Mining (Social) Network Graphs to Detect Random Link Attacks

Modern communication networks are vulnerable to attackers who send unsolicited messages to innocent users, wasting network resources and user time. Some examples of such attacks are spam emails, annoying tele-marketing phone calls, viral marketing in social networks, etc. Existing techniques to identify these attacks are tailored to certain specific domains (like email spam filtering), but are not applicable to a majority of other networks. We provide a generic abstraction of such attacks, called the Random Link Attack (RLA), that can be used to describe a large class of attacks in communication networks. In an RLA, the malicious user creates a set of false identities and uses them to communicate with a large, random set of innocent users.
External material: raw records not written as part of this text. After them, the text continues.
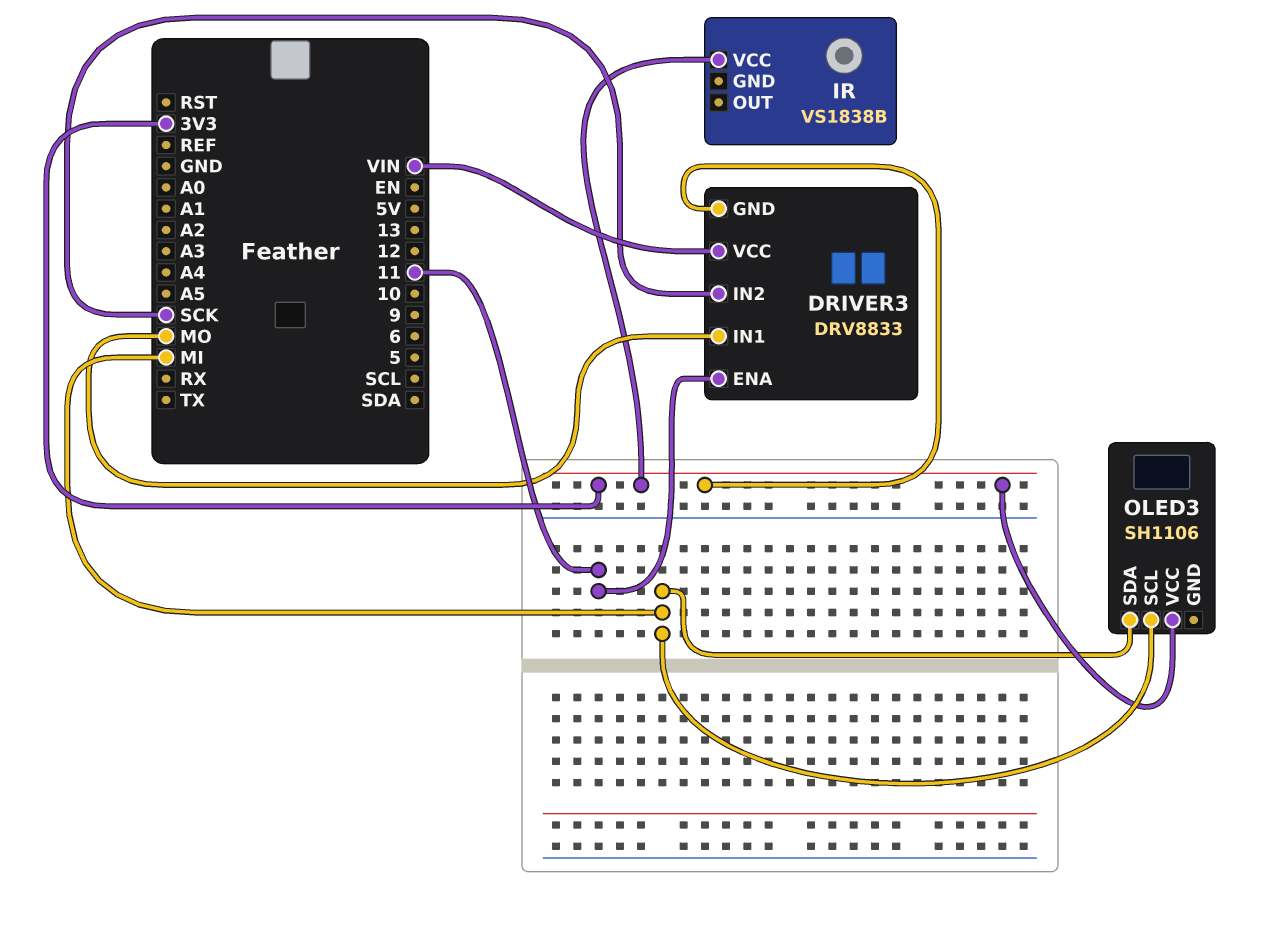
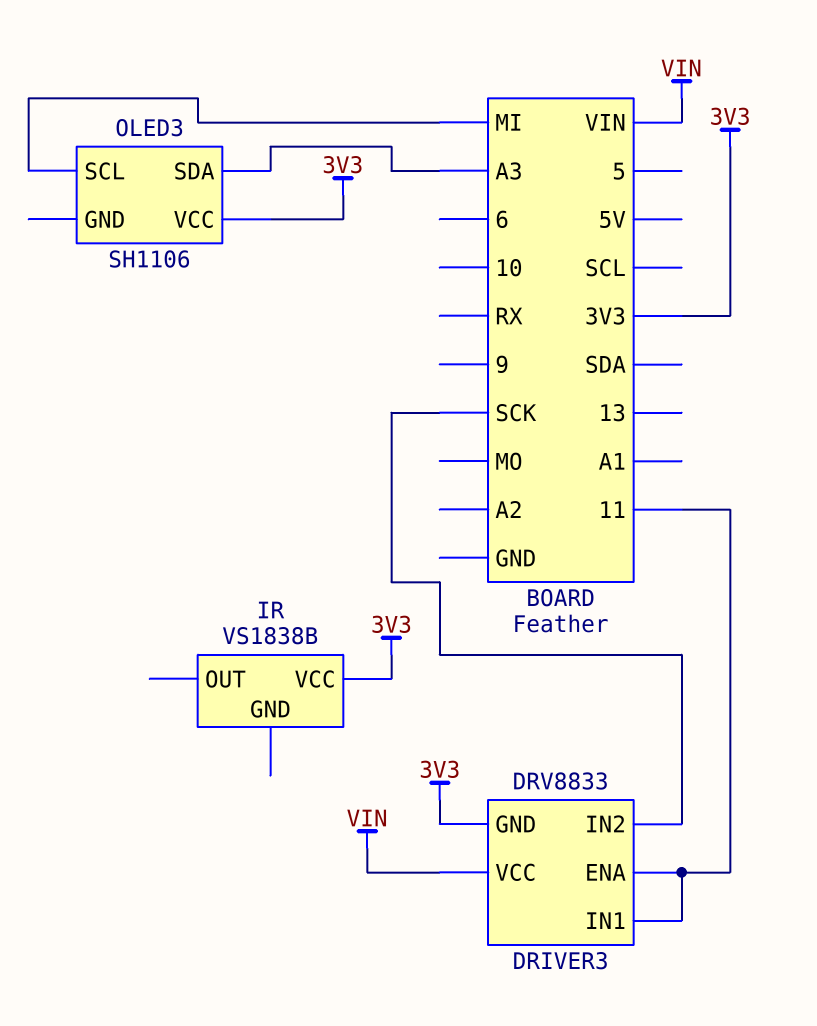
DRIVER3 pin IN1: MO -> 11
OLED3 pin SDA: MI -> A3

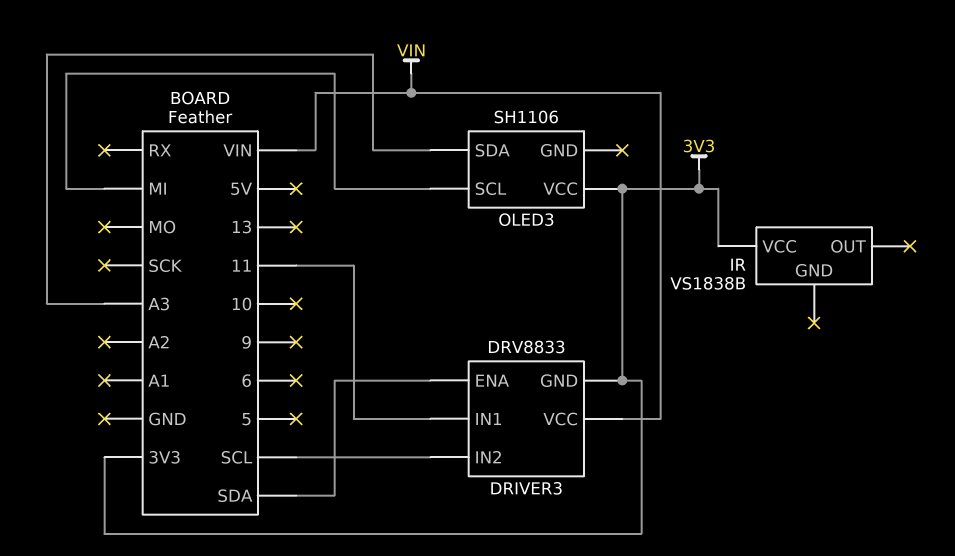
DRIVER3 pin ENA: 11 -> SDA
DRIVER3 pin IN2: SCK -> SCL

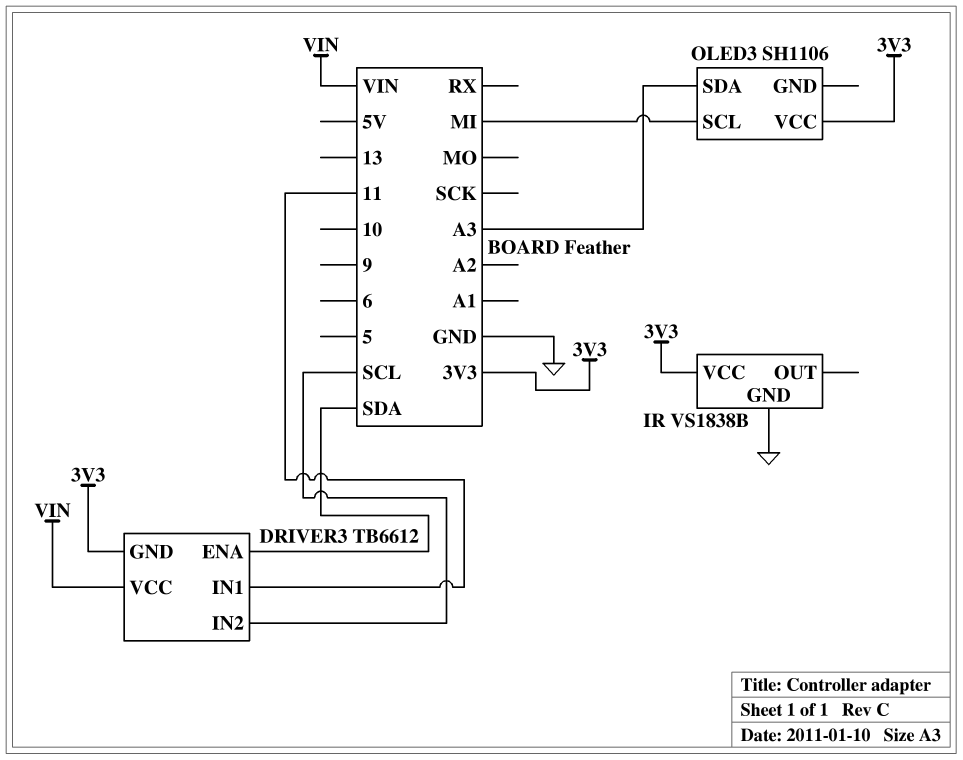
DRIVER3: DRV8833 -> TB6612
IR pin GND: none -> GND

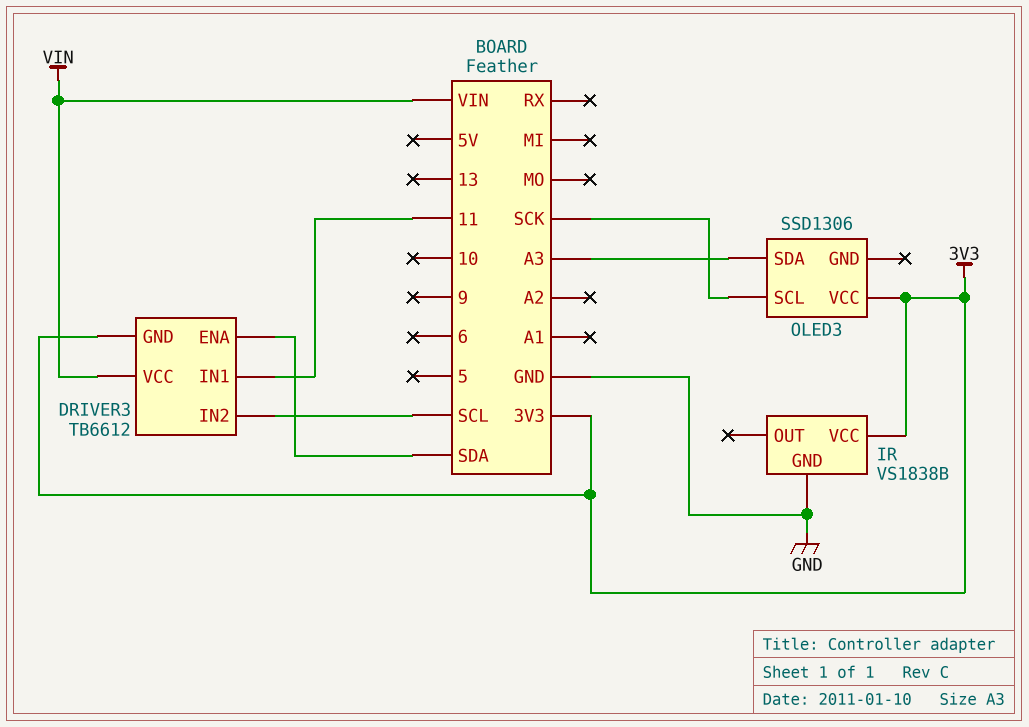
OLED3: SH1106 -> SSD1306
OLED3 pin SCL: MI -> SCK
We mine the social networking graph extracted from user interactions in the communication network to find RLAs. To the best of our knowledge, this is the first attempt to conceptualize the attack definition, applicable to a variety of communication networks. In this paper, we formally define RLA and show that the problem of finding an RLA is NP-complete. We also provide two efficient heuristics to mine subgraphs satisfying the RLA property; the first (GREEDY) is based on greedy set-expansion, and the second (TRWALK) on randomized graph traversal. Our experiments with a real-life data set demonstrate the effectiveness of these algorithms.